I really think y'all are overthinking this.  It's a simple matter.  Here are salient points to consider:

5000 words and you missed the most important point.  If you know how much liquid is in a 750ML bottle of Grey Goose, why in the f[inks] would you have trouble with the metric system?  Wink

Ha!  I guess my posts really are too long to read.  In my second post I mentioned that booze was sold by the milliliter.  

Making the standard wine, vodka, and booze bottles 750 mL makes sense because they were previously a fifth of a gallon, which is 757 mL.  They could charge the same price and sell less product, thereby increasing profit.  Liquor distributors had no problem making that change long ago.  The 750-mL bottle has been around for as long as I can remember.

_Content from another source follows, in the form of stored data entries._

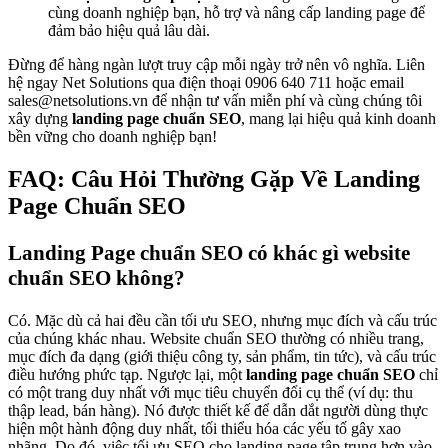
cùng doanh nghiệp bạn, hỗ trợ và nâng cấp landing page để
đảm bảo hiệu quả lâu dài.
Đừng để hàng ngàn lượt truy cập mỗi ngày trở nên vô nghĩa. Liên
hệ ngay Net Solutions qua điện thoại 0906 640 711 hoặc email
sales@netsolutions.vn để nhận tư vấn miễn phí và cùng chúng tôi
xây dựng
landing page chuẩn SEO
, mang lại hiệu quả kinh doanh
bền vững cho doanh nghiệp bạn!
FAQ: Câu Hỏi Thường Gặp Về Landing
Page Chuẩn SEO
Landing Page chuẩn SEO có khác gì website
chuẩn SEO không?
Có. Mặc dù cả hai đều cần tối ưu SEO, nhưng mục đích và cấu trúc
của chúng khác nhau. Website chuẩn SEO thường có nhiều trang,
mục đích đa dạng (giới thiệu công ty, sản phẩm, tin tức), và cấu trúc
điều hướng phức tạp. Ngược lại, một
landing page chuẩn SEO
chỉ
có một trang duy nhất với mục tiêu chuyển đổi cụ thể (ví dụ: thu
thập lead, bán hàng). Nó được thiết kế để dẫn dắt người dùng thực
hiện một hành động duy nhất, tối thiểu hóa các yếu tố gây xao
nhãng. Do đó, việc tối ưu SEO cho landing page tập trung hơn vào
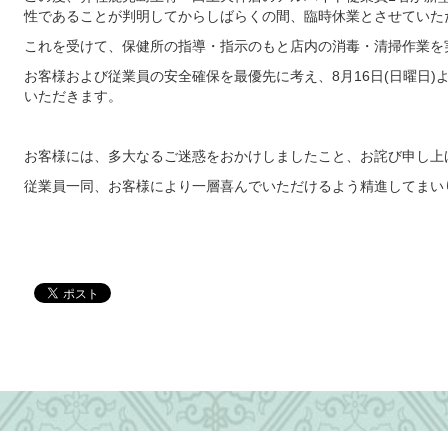
性であることが判明してからしばらくの間、臨時休業とさせていた
これを受けて、保健所の指導・指示のもと店内の消毒・清掃作業を
お客様および従業員の安全確保を最優先に考え、8月16日(日曜日)
いただきます。
お客様には、多大なるご迷惑をおかけしましたこと、お詫び申し上
従業員一同、お客様により一層喜んでいただけるよう精進してまい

The harder change for them was to stop making quarts (946 mL) and start making liters (1000 mL) because they'd either charge the same price (and gain less revenue) or have to raise the price and piss off customers.  Eventually they opted for the 1.75-liter bottle to replace the half gallon (1.89 liters).  Charged the same price for a 1.75 liter as they did for a half gallon.  Problem solved.

FWIW, just yesterday I got a 750-mL bottle of tequila and a 750-mL bottle of cointreau and a 325-gram container of coarse salt at the liquor store.  Then I went to the supermarket next door and bought five limes (sold at 20 cents per lime rather than by mass) and a small, 4-fluid ounce bottle of lime juice.  Gonna be a margarita weekend.  I have a stack of 35 statistical thermodynamics exams to grade, and I'm sure I'll be thinking plenty about Joules and Pascals and Kelvins and grand canonical partition functions.  Wouldn't want to be without a decent stock of booze to cure that headache.